Example 2: select_chunks
------------------------

In this workflow you can see an illustrated example of select_chunks used in an actual workflow, to avoid an excess of information we only will see the configuration of a single job:

.. code-block:: ini

    [SIM]
    FILE = templates/sim.tmpl.sh
    DEPENDENCIES = INI SIM-1 POST-1 CLEAN-5
    SELECT_CHUNKS = POST*[1]
    RUNNING = chunk
    WALLCLOCK = 0:30
    PROCESSORS = 768

.. figure:: ../../workflows/select_chunks.png
   :name: simple
   :width: 100%
   :align: center
   :alt: select_chunks_workflow

Example 3: SKIPPABLE
--------------------

In this workflow you can see an illustrated example of SKIPPABLE parameter used in an dummy workflow.

.. code-block:: ini

    [SIM]
    FILE = sim.sh
    DEPENDENCIES = INI POST-1
    WALLCLOCK = 00:15
    RUNNING = chunk
    QUEUE = debug
    SKIPPABLE = TRUE

    [POST]
    FILE = post.sh
    DEPENDENCIES = SIM
    WALLCLOCK = 00:05
    RUNNING = member
    #QUEUE = debug

.. figure:: ../../workflows/skip.png
   :name: simple
   :width: 100%
   :align: center
   :alt: skip_workflow

Example 4: Weak dependencies
--------------------

In this workflow you can see an illustrated example of weak dependencies.

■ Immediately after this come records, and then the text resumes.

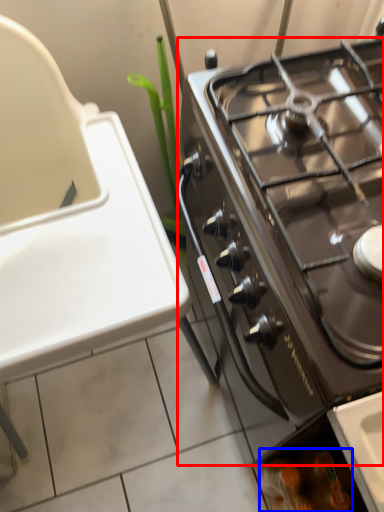
Question: Which point is closer to the camera, gas stove (highlighted by a red box) or food (highlighted by a blue box)?

Choices:
 (A) gas stove
 (B) food

Answer: (A)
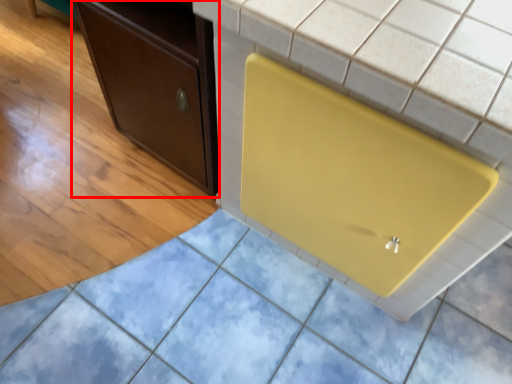
Question: Where is cabinetry (annotated by the red box) located in relation to appliance in the image?

Choices:
 (A) left
 (B) right

Answer: (A)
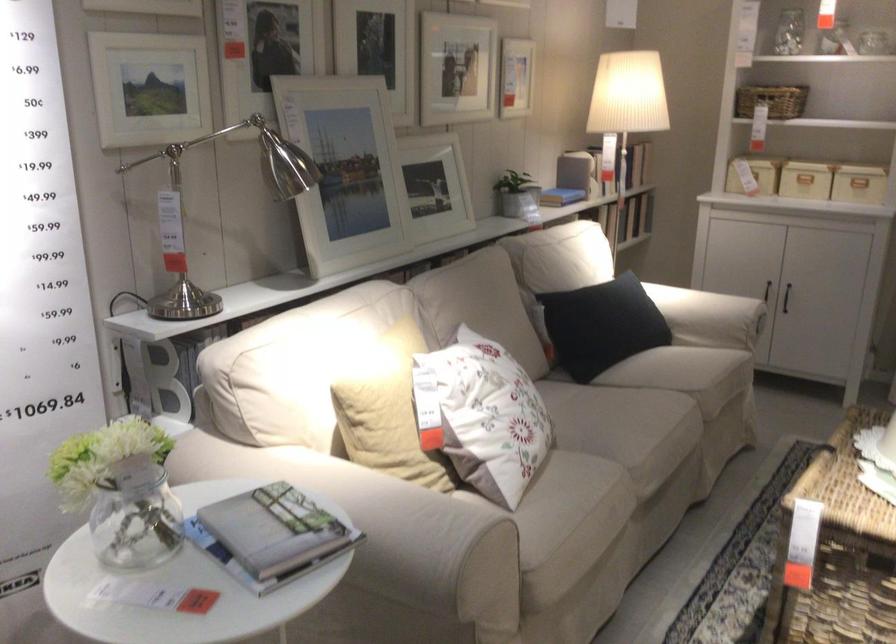
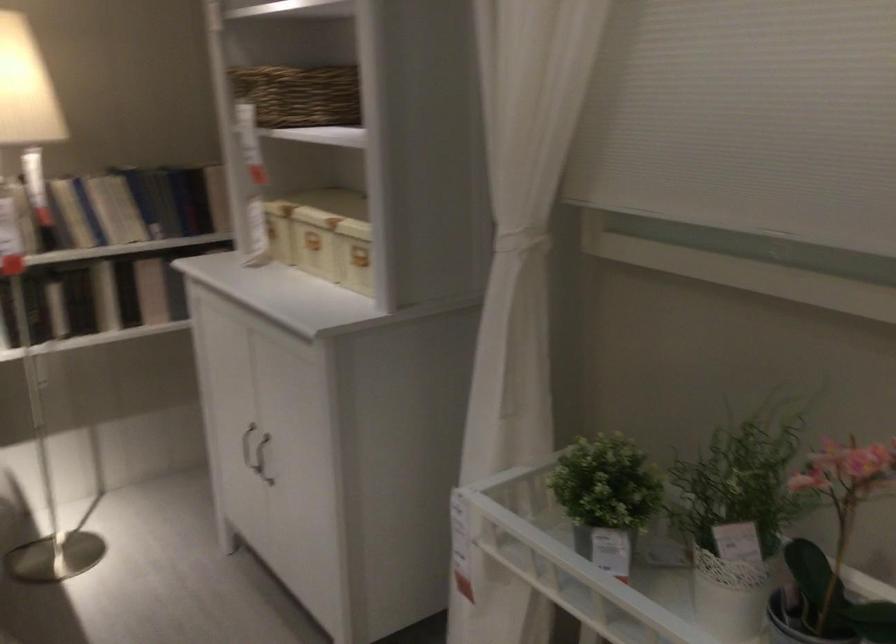
The point at (616, 211) is marked in the first image. Where is the corresponding point in the second image?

Weak dependencies, work like this way:

* X job only has one parent. X job parent can have "COMPLETED or FAILED" as status for current job to run.
* X job has more than one parent. One of the X job parent must have "COMPLETED" as status while the rest can be  "FAILED or COMPLETED".

.. code-block:: ini

    [GET_FILES]
    FILE = templates/fail.sh
    RUNNING = chunk

    [IT]
    FILE = templates/work.sh
    RUNNING = chunk
    QUEUE = debug

    [CALC_STATS]
    FILE = templates/work.sh
    DEPENDENCIES = IT GET_FILES?
    RUNNING = chunk
    SYNCHRONIZE = member

.. figure:: ../../workflows/Dashed.png
   :name: simple
   :width: 100%
   :align: center
   :alt: dashed_workflow

Example 5: Select Member
--------------------

In this workflow you can see an illustrated example of select member. Using 4 members 1 datelist and 4 different job sections.

Expdef:

.. code-block:: ini

    [experiment]
    DATELIST = 19600101
    MEMBERS = 00 01 02 03
    CHUNKSIZE = 1
    NUMCHUNKS = 2

Jobs_conf:

.. code-block:: ini

    [SIM]
    ...
    RUNNING = chunk
    QUEUE = debug

    [DA]
    ...
    DEPENDENCIES = SIM
    SELECT_MEMBERS = SIM*[0:2]
    RUNNING = chunk
    SYNCHRONIZE = member

    [REDUCE]
    ...
    DEPENDENCIES = SIM
    SELECT_MEMBERS = SIM*[3]
    RUNNING = member
    FREQUENCY = 4

    [REDUCE_AN]
    ...
    FILE = templates/05b_sim.sh
    DEPENDENCIES = DA
    RUNNING = chunk
    SYNCHRONIZE = member

.. figure:: ../../workflows/Select_members.png
   :name: simple
   :width: 100%
   :align: center
   :alt: select_members